Try it: Copy all lines containing the string "acomodação" from the records below.

Supplied entries:
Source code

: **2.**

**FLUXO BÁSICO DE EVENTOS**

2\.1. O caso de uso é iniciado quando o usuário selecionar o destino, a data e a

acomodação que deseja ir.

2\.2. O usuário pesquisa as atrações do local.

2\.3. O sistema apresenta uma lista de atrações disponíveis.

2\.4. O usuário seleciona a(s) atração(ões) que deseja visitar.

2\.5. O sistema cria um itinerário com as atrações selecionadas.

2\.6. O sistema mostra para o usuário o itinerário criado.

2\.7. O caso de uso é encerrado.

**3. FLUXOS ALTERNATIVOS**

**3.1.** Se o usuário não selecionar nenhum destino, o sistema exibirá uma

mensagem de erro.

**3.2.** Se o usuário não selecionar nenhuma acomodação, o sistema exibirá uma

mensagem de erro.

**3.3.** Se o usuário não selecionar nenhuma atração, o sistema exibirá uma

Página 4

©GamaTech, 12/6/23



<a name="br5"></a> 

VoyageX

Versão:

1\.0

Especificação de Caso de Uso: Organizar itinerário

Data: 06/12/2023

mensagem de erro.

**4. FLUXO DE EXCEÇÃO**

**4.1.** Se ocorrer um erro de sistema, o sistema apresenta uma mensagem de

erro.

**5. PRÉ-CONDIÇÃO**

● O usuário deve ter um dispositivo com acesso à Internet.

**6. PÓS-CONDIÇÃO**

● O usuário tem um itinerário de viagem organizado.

Output:
acomodação que deseja ir.
**3.2.** Se o usuário não selecionar nenhuma acomodação, o sistema exibirá uma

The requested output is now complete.